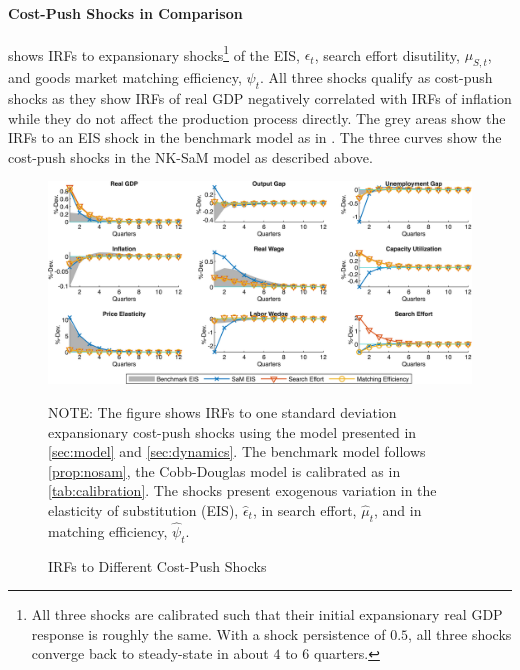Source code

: \documentclass[12pt,3p,authoryear,review]{elsarticle}
\begin{document}
\paragraph{Cost-Push Shocks in Comparison}%
 shows IRFs to expansionary shocks\footnote{All three shocks are calibrated such that their initial expansionary real GDP response is roughly the same. With a shock persistence of $0.5$, all three shocks converge back to steady-state in about $4$ to $6$ quarters.} of the EIS, $\epsilon_t$, search effort disutility, $\mu_{S,t}$, and goods market matching efficiency, $\psi_t$. All three shocks qualify as cost-push shocks as they show IRFs of real GDP negatively correlated with IRFs of inflation while they do not affect the production process directly. The grey areas show the IRFs to an EIS shock in the benchmark model as in \cite{ireland_technology_2004}. The three curves show the cost-push shocks in the NK-SaM model as described above.\\%
\begin{figure}[t]%
	\centering%
	\caption{IRFs to Different Cost-Push Shocks}\label{fig:cost-push_comparison}%
	\vspace{-0.1in}%
	\includegraphics[width=\textwidth]{fig_6_irf_comparison_cost-push.png}%
	\vspace{-0.1in}%
	{\tiny \singlespacing NOTE: The figure shows IRFs to one standard deviation expansionary cost-push shocks using the model presented in \cref{sec:model} and \cref{sec:dynamics}. The benchmark model follows \cref{prop:nosam}, the Cobb-Douglas model is calibrated as in \cref{tab:calibration}. The shocks present exogenous variation in the elasticity of substitution (EIS), $\hat{\epsilon}_t$, in search effort, $\hat{\mu}_t$, and in matching efficiency, $\hat{\psi}_t$.\par}%
\end{figure}%
\end{document}
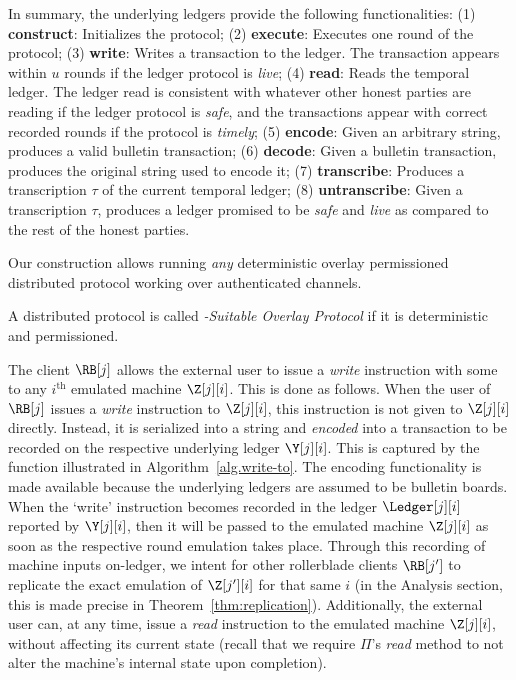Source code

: In summary, the underlying ledgers provide the following functionalities:
(1) \textbf{construct}: Initializes the protocol;
(2) \textbf{execute}: Executes one round of the protocol;
(3) \textbf{write}: Writes a transaction to the ledger. The transaction
appears within $u$ rounds if the ledger protocol is \emph{live};
(4) \textbf{read}: Reads the temporal ledger. The ledger read is
consistent with whatever other honest parties are reading if the
ledger protocol is \emph{safe}, and the transactions appear with
correct recorded rounds if the protocol is \emph{timely};
(5) \textbf{encode}: Given an arbitrary string, produces a valid bulletin transaction;
(6) \textbf{decode}: Given a bulletin transaction, produces the original
string used to encode it;
(7) \textbf{transcribe}: Produces a transcription $\tau$ of the
current temporal ledger;
(8) \textbf{untranscribe}: Given a transcription $\tau$, produces a ledger
promised to be \emph{safe} and \emph{live} as compared to the
rest of the honest parties.


Our construction allows running \emph{any} deterministic
overlay permissioned distributed protocol
working over authenticated channels.

\begin{definition}
  A distributed protocol is called \emph{\rollerblade-Suitable Overlay Protocol}
  if it is deterministic and permissioned.
\end{definition}


The \rollerblade client $\RB[j]$ allows the external user to issue a \emph{write} instruction
with some \data
to any $i^\text{th}$ emulated machine $\Z[j][i]$. This is done as follows. When the user
of $\RB[j]$ issues a \emph{write} instruction to $\Z[j][i]$, this instruction is not given to
$\Z[j][i]$ directly. Instead, it is serialized into a string and \emph{encoded} into a transaction
to be recorded on the respective underlying ledger $\Y[j][i]$. This is captured by
the \writeToMachine function illustrated in Algorithm~\ref{alg.write-to}.
The encoding functionality is made available because
the underlying ledgers are assumed to be bulletin boards.
When the `write' instruction becomes recorded in the ledger $\Ledger[j][i]$ reported
by $\Y[j][i]$, then it will be passed to the emulated
machine $\Z[j][i]$ as soon as the respective round emulation takes place.
Through this recording of machine inputs on-ledger, we intent for other
rollerblade clients $\RB[j']$ to replicate the exact emulation of $\Z[j'][i]$ for that
same $i$ (in the Analysis section, this is made precise in Theorem~\ref{thm:replication}).
Additionally, the external user can, at any time, issue a \emph{read} instruction to
the emulated machine $\Z[j][i]$, without affecting its current state (recall that we
require $\Pi$'s \emph{read} method to not alter the machine's internal state upon completion).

▸ What is required
The expected result is the complete listing above, printed exactly, with no pictures.

▸ Exercise response
Source code

: \documentclass[12pt,3p,authoryear,review]{elsarticle}
\begin{document}
\paragraph{Cost-Push Shocks in Comparison}%
 shows IRFs to expansionary shocks\footnote{All three shocks are calibrated such that their initial expansionary real GDP response is roughly the same. With a shock persistence of $0.5$, all three shocks converge back to steady-state in about $4$ to $6$ quarters.} of the EIS, $\epsilon_t$, search effort disutility, $\mu_{S,t}$, and goods market matching efficiency, $\psi_t$. All three shocks qualify as cost-push shocks as they show IRFs of real GDP negatively correlated with IRFs of inflation while they do not affect the production process directly. The grey areas show the IRFs to an EIS shock in the benchmark model as in \cite{ireland_technology_2004}. The three curves show the cost-push shocks in the NK-SaM model as described above.\\%
\begin{figure}[t]%
	\centering%
	\caption{IRFs to Different Cost-Push Shocks}\label{fig:cost-push_comparison}%
	\vspace{-0.1in}%
	\includegraphics[width=\textwidth]{fig_6_irf_comparison_cost-push.png}%
	\vspace{-0.1in}%
	{\tiny \singlespacing NOTE: The figure shows IRFs to one standard deviation expansionary cost-push shocks using the model presented in \cref{sec:model} and \cref{sec:dynamics}. The benchmark model follows \cref{prop:nosam}, the Cobb-Douglas model is calibrated as in \cref{tab:calibration}. The shocks present exogenous variation in the elasticity of substitution (EIS), $\hat{\epsilon}_t$, in search effort, $\hat{\mu}_t$, and in matching efficiency, $\hat{\psi}_t$.\par}%
\end{figure}%
\end{document}
Source code

: In summary, the underlying ledgers provide the following functionalities:
(1) \textbf{construct}: Initializes the protocol;
(2) \textbf{execute}: Executes one round of the protocol;
(3) \textbf{write}: Writes a transaction to the ledger. The transaction
appears within $u$ rounds if the ledger protocol is \emph{live};
(4) \textbf{read}: Reads the temporal ledger. The ledger read is
consistent with whatever other honest parties are reading if the
ledger protocol is \emph{safe}, and the transactions appear with
correct recorded rounds if the protocol is \emph{timely};
(5) \textbf{encode}: Given an arbitrary string, produces a valid bulletin transaction;
(6) \textbf{decode}: Given a bulletin transaction, produces the original
string used to encode it;
(7) \textbf{transcribe}: Produces a transcription $\tau$ of the
current temporal ledger;
(8) \textbf{untranscribe}: Given a transcription $\tau$, produces a ledger
promised to be \emph{safe} and \emph{live} as compared to the
rest of the honest parties.


Our construction allows running \emph{any} deterministic
overlay permissioned distributed protocol
working over authenticated channels.

\begin{definition}
  A distributed protocol is called \emph{\rollerblade-Suitable Overlay Protocol}
  if it is deterministic and permissioned.
\end{definition}


The \rollerblade client $\RB[j]$ allows the external user to issue a \emph{write} instruction
with some \data
to any $i^\text{th}$ emulated machine $\Z[j][i]$. This is done as follows. When the user
of $\RB[j]$ issues a \emph{write} instruction to $\Z[j][i]$, this instruction is not given to
$\Z[j][i]$ directly. Instead, it is serialized into a string and \emph{encoded} into a transaction
to be recorded on the respective underlying ledger $\Y[j][i]$. This is captured by
the \writeToMachine function illustrated in Algorithm~\ref{alg.write-to}.
The encoding functionality is made available because
the underlying ledgers are assumed to be bulletin boards.
When the `write' instruction becomes recorded in the ledger $\Ledger[j][i]$ reported
by $\Y[j][i]$, then it will be passed to the emulated
machine $\Z[j][i]$ as soon as the respective round emulation takes place.
Through this recording of machine inputs on-ledger, we intent for other
rollerblade clients $\RB[j']$ to replicate the exact emulation of $\Z[j'][i]$ for that
same $i$ (in the Analysis section, this is made precise in Theorem~\ref{thm:replication}).
Additionally, the external user can, at any time, issue a \emph{read} instruction to
the emulated machine $\Z[j][i]$, without affecting its current state (recall that we
require $\Pi$'s \emph{read} method to not alter the machine's internal state upon completion).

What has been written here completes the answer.